# WORK TASK
Exact reproduction is required for all entries.
┏━━
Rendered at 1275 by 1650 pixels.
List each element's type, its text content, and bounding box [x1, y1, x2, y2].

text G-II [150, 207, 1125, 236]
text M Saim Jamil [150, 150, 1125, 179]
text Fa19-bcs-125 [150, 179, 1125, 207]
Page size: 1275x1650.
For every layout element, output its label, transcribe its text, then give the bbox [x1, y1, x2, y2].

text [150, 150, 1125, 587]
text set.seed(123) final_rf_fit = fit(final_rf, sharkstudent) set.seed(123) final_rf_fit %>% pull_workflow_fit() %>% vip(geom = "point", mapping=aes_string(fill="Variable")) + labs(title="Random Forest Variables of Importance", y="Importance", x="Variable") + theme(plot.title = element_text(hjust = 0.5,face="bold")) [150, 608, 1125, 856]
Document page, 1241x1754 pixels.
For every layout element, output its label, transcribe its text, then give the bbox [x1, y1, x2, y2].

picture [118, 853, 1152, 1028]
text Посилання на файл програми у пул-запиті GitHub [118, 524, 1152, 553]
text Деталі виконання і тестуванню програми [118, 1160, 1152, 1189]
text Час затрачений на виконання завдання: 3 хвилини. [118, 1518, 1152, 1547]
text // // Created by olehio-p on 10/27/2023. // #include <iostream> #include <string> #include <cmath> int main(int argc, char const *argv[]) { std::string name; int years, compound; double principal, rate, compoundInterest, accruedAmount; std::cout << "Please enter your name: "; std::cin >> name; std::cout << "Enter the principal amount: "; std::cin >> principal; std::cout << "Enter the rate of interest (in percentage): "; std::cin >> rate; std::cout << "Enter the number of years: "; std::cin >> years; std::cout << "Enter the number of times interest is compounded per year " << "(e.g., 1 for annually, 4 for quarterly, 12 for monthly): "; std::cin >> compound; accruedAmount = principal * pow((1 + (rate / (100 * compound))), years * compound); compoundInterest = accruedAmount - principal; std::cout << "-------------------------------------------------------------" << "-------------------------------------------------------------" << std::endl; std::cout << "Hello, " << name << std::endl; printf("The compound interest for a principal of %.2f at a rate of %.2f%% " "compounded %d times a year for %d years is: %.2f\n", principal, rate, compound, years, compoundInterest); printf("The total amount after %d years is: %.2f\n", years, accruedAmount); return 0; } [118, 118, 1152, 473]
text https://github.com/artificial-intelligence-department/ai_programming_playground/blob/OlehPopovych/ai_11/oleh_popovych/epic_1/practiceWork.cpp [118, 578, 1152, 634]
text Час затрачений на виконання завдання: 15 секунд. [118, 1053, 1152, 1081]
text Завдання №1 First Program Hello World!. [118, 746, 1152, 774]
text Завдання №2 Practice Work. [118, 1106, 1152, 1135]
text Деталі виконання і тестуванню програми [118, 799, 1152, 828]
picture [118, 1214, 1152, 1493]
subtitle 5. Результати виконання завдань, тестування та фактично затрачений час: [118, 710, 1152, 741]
┗━━
# RESPONSE
Rendered at 1275 by 1650 pixels.
List each element's type, its text content, and bounding box [x1, y1, x2, y2].

text G-II [150, 207, 1125, 236]
text M Saim Jamil [150, 150, 1125, 179]
text Fa19-bcs-125 [150, 179, 1125, 207]
Page size: 1275x1650.
For every layout element, output its label, transcribe its text, then give the bbox [x1, y1, x2, y2].

text [150, 150, 1125, 587]
text set.seed(123) final_rf_fit = fit(final_rf, sharkstudent) set.seed(123) final_rf_fit %>% pull_workflow_fit() %>% vip(geom = "point", mapping=aes_string(fill="Variable")) + labs(title="Random Forest Variables of Importance", y="Importance", x="Variable") + theme(plot.title = element_text(hjust = 0.5,face="bold")) [150, 608, 1125, 856]
Document page, 1241x1754 pixels.
For every layout element, output its label, transcribe its text, then give the bbox [x1, y1, x2, y2].

picture [118, 853, 1152, 1028]
text Посилання на файл програми у пул-запиті GitHub [118, 524, 1152, 553]
text Деталі виконання і тестуванню програми [118, 1160, 1152, 1189]
text Час затрачений на виконання завдання: 3 хвилини. [118, 1518, 1152, 1547]
text // // Created by olehio-p on 10/27/2023. // #include <iostream> #include <string> #include <cmath> int main(int argc, char const *argv[]) { std::string name; int years, compound; double principal, rate, compoundInterest, accruedAmount; std::cout << "Please enter your name: "; std::cin >> name; std::cout << "Enter the principal amount: "; std::cin >> principal; std::cout << "Enter the rate of interest (in percentage): "; std::cin >> rate; std::cout << "Enter the number of years: "; std::cin >> years; std::cout << "Enter the number of times interest is compounded per year " << "(e.g., 1 for annually, 4 for quarterly, 12 for monthly): "; std::cin >> compound; accruedAmount = principal * pow((1 + (rate / (100 * compound))), years * compound); compoundInterest = accruedAmount - principal; std::cout << "-------------------------------------------------------------" << "-------------------------------------------------------------" << std::endl; std::cout << "Hello, " << name << std::endl; printf("The compound interest for a principal of %.2f at a rate of %.2f%% " "compounded %d times a year for %d years is: %.2f\n", principal, rate, compound, years, compoundInterest); printf("The total amount after %d years is: %.2f\n", years, accruedAmount); return 0; } [118, 118, 1152, 473]
text https://github.com/artificial-intelligence-department/ai_programming_playground/blob/OlehPopovych/ai_11/oleh_popovych/epic_1/practiceWork.cpp [118, 578, 1152, 634]
text Час затрачений на виконання завдання: 15 секунд. [118, 1053, 1152, 1081]
text Завдання №1 First Program Hello World!. [118, 746, 1152, 774]
text Завдання №2 Practice Work. [118, 1106, 1152, 1135]
text Деталі виконання і тестуванню програми [118, 799, 1152, 828]
picture [118, 1214, 1152, 1493]
subtitle 5. Результати виконання завдань, тестування та фактично затрачений час: [118, 710, 1152, 741]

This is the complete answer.